◆ **READING TEXT**:
GROZNY -- The last time I visited the Chechen capital, in 2007, it seemed most of the city had been already rebuilt.
It was just before national parliamentary elections, in which Chechnya -- only recently bombed to ruins during two bitter wars for independence from Moscow -- would deliver 99 percent of its votes to the main pro-Kremlin party, United Russia.
The party's only platform was support for the man who'd launched the second of those wars, then-President Vladimir Putin.
But I was wrong to think the city's reconstruction was nearly finished. A year and a half on, Grozny has been still further transformed. It now boasts Europe's largest mosque, surrounded by acres of neatly tended gardens.
Expensive cars speed down the main thoroughfare, Putin Prospekt, which is lined with cafes bearing French and Italian names, a sushi restaurant, and a branch of a Moscow luxury shopping mall. Ongoing construction is turning Grozny into a hodgepodge of renovated neoclassical buildings, cheap, vinyl-sided apartment blocks, and squat, traditional Chechen red-brick houses.
Young couples and mothers with their children stroll down the main streets in the evening.
Answer Always The Same
Eating ice cream and laughing with her friends at an outdoor cafe next to a brand-new fountain in one of the city's central squares, Asya Tashtamirova says venturing outside after dusk used to be mortally dangerous. Now, she says, life is better than it's ever been.
"After work, we can come to places like this to sit and talk with friends," she says. "Before, we just couldn't do that because the situation here was so different."
"Ramzan Kadyrov is one of the most honorable people in Russia," Muzakayev says. "He's responsible for bringing order here. He's able to control the situation here 100 percent."
Large, Big Brother-like pictures of the stocky 32-year-old leader -- with his trademark close-cropped beard, bristling crewcut, and loosened tie -- hang everywhere in Chechnya, along with signs of praise and thanks. But the veneer of devoted optimism often wears thin. Soon after praising Kadyrov, Tashtamirova admits that fear still permeates Chechnya.
"The only people who aren't afraid are the ones who either don't know anything or never go out," she says. "We're frightened for our loved ones, for you, for ourselves. The fear is always there."
'Just Like Stalin's Time'
Shootings and bombings by the handful of separatist rebels remaining in Chechnya have been on the rise since Moscow declared its decade-long counterterrorism operation over earlier this year. But it's the Chechen authorities, not the militants, who are believed to be behind most of the ongoing abductions and killings, and, most recently, the burning of houses belonging to relatives of suspected separatists.
Next to the manicured lawns of the city's new mosque, one young man repeats the universal praise of Kadyrov, then changes tone as soon as my microphone is turned off.

◆ **ENTRIES SUPPLIED**:
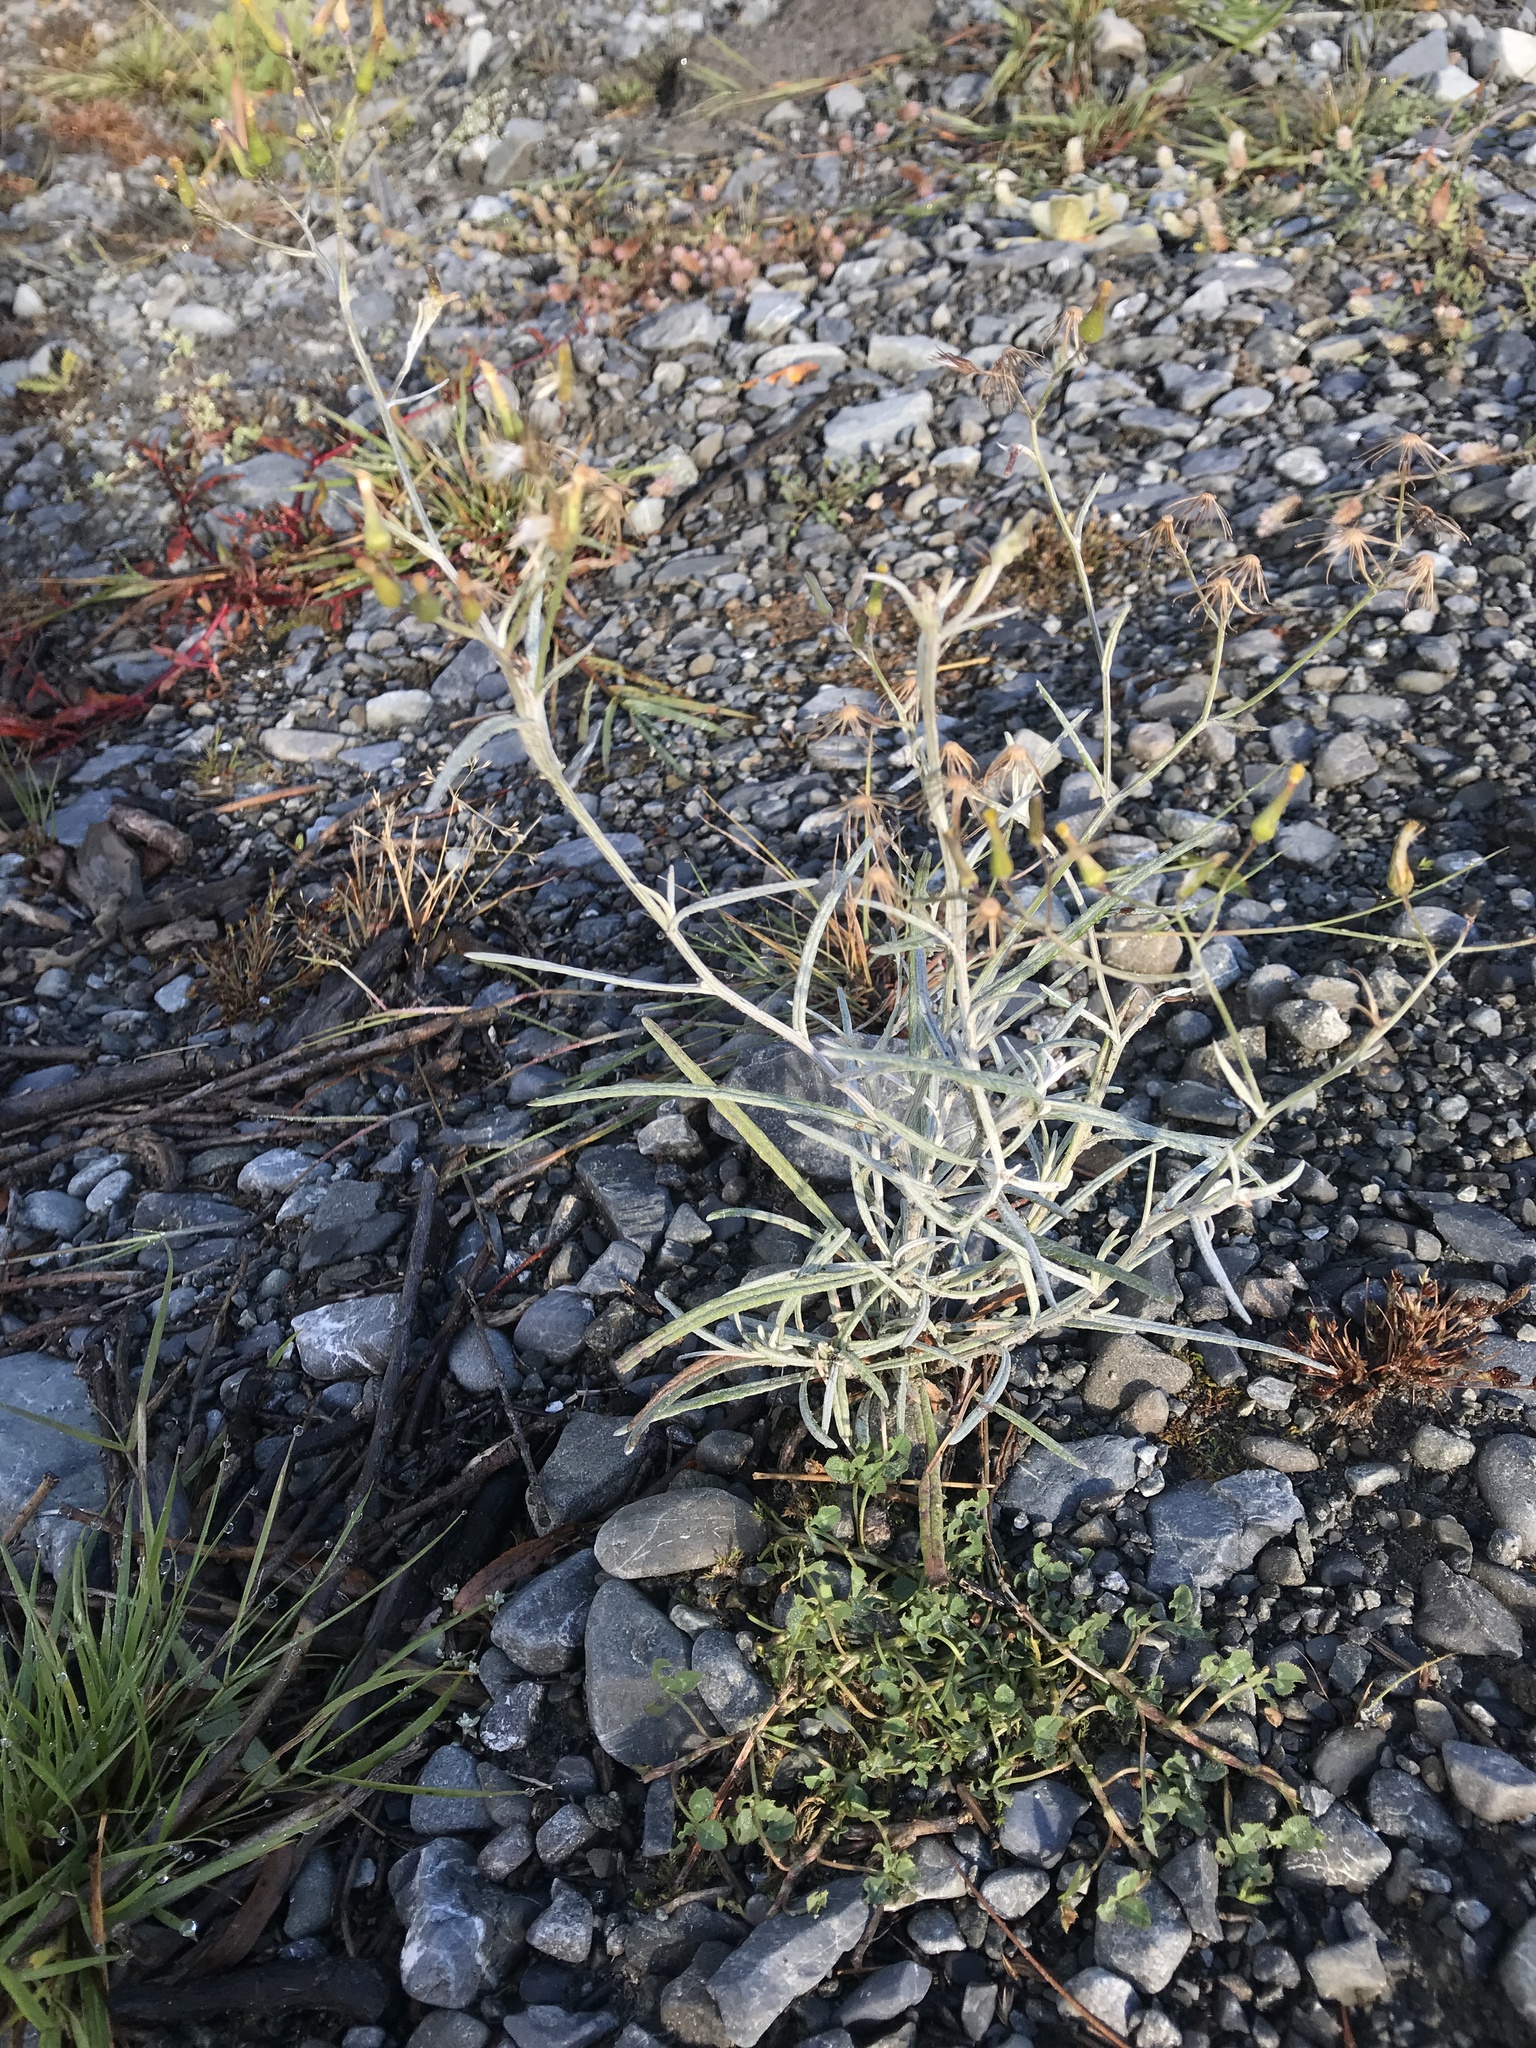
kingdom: Plantae
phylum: Tracheophyta
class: Magnoliopsida
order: Asterales
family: Asteraceae
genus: Senecio
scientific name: Senecio quadridentatus
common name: Cotton fireweed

◆ **TASKS FOR THIS EXERCISE**:
• A. According to the article about Grozny, why was the writer wrong to think in 2007 that the city's reconstruction was nearly finished? Answer in one to three sentences.
• B. Do the following statements agree with the article about Grozny? For each, answer yes or no and quote the words from the article that decide it.
(i) The writer's previous visit to Grozny was in 2007.
(ii) Chechnya gave roughly half of its votes to United Russia.
(iii) Most of the ongoing abductions and killings are believed to be the work of the separatist rebels.
• C. What is the main thoroughfare in the article about Grozny called?

◆ **OUTPUTS IN ORDER**:
• A. A year and a half later, Grozny had been transformed even further. It now has Europe's largest mosque, surrounded by acres of neatly tended gardens, and ongoing construction is still reshaping the city.

• B.
(i) Yes: "The last time I visited the Chechen capital, in 2007"
(ii) No: "would deliver 99 percent of its votes to the main pro-Kremlin party, United Russia"
(iii) No: "it's the Chechen authorities, not the militants, who are believed to be behind most of the ongoing abductions and killings"

• C. Putin Prospekt.